What to do » Please find the lines in the following records that hold "none", and copy them.

Supplied data »
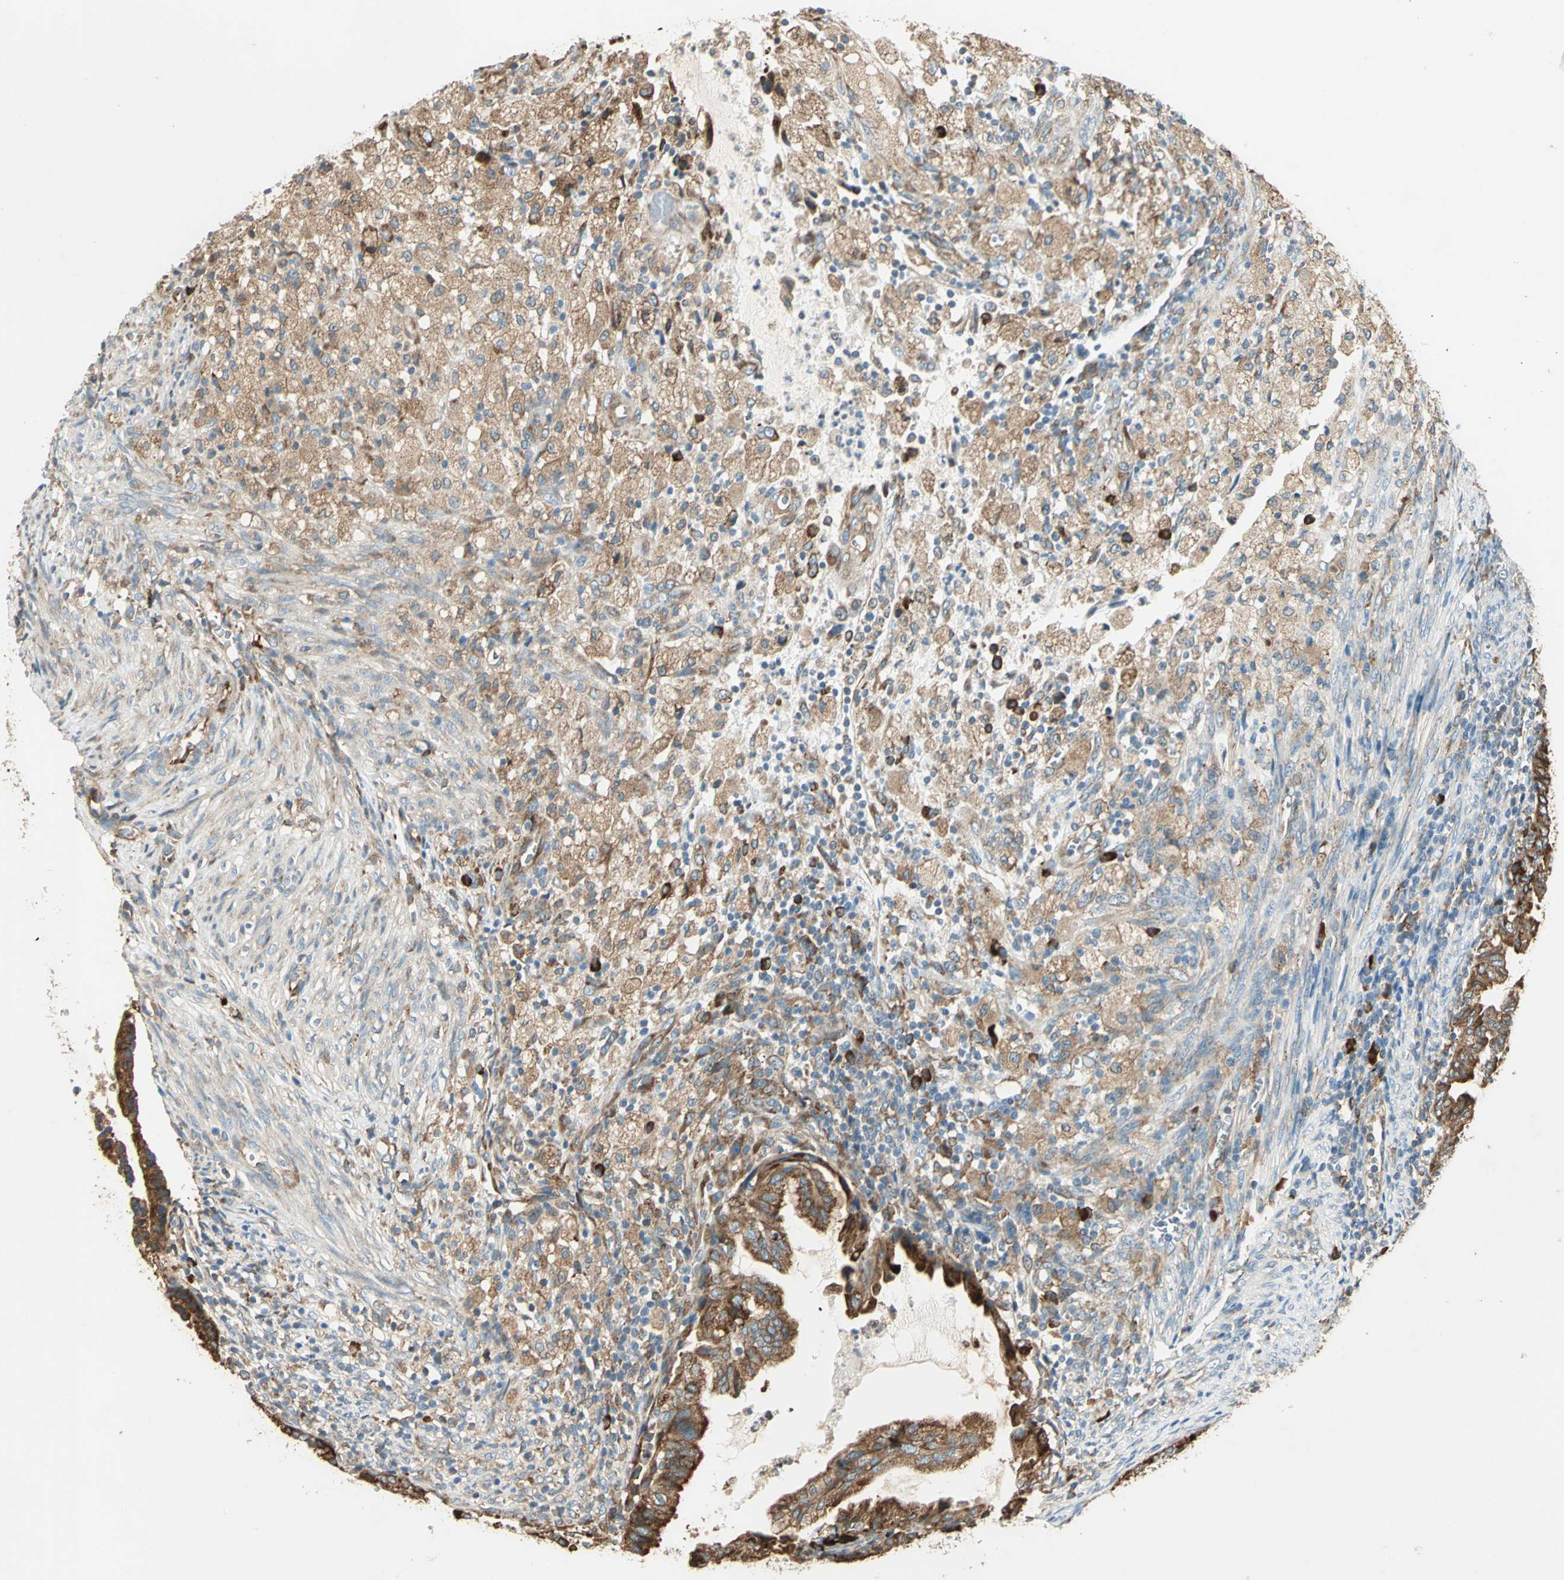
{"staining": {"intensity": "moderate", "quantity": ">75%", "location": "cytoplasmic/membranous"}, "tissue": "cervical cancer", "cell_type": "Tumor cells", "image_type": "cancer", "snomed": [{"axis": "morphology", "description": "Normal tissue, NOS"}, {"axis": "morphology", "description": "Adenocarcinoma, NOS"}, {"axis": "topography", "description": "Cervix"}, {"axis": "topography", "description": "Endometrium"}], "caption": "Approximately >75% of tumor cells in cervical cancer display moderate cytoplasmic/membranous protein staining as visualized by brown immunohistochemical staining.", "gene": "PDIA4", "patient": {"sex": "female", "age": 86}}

...

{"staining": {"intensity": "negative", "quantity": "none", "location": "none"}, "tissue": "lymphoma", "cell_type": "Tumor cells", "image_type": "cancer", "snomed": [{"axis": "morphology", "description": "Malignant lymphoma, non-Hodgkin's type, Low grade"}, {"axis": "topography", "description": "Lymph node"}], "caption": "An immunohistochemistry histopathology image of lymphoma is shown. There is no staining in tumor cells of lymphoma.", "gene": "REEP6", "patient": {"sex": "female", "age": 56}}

--

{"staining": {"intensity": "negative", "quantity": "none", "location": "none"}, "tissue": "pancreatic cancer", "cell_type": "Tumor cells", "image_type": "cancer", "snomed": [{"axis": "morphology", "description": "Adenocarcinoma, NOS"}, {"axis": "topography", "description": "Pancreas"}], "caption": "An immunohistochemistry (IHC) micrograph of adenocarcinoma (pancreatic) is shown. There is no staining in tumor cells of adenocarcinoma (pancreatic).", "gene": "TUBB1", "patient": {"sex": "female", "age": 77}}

The completed task »
{"staining": {"intensity": "negative", "quantity": "none", "location": "none"}, "tissue": "lymphoma", "cell_type": "Tumor cells", "image_type": "cancer", "snomed": [{"axis": "morphology", "description": "Malignant lymphoma, non-Hodgkin's type, Low grade"}, {"axis": "topography", "description": "Lymph node"}], "caption": "An immunohistochemistry histopathology image of lymphoma is shown. There is no staining in tumor cells of lymphoma.", "gene": "REEP6", "patient": {"sex": "female", "age": 56}}
{"staining": {"intensity": "negative", "quantity": "none", "location": "none"}, "tissue": "pancreatic cancer", "cell_type": "Tumor cells", "image_type": "cancer", "snomed": [{"axis": "morphology", "description": "Adenocarcinoma, NOS"}, {"axis": "topography", "description": "Pancreas"}], "caption": "An immunohistochemistry (IHC) micrograph of adenocarcinoma (pancreatic) is shown. There is no staining in tumor cells of adenocarcinoma (pancreatic).", "gene": "TUBB1", "patient": {"sex": "female", "age": 77}}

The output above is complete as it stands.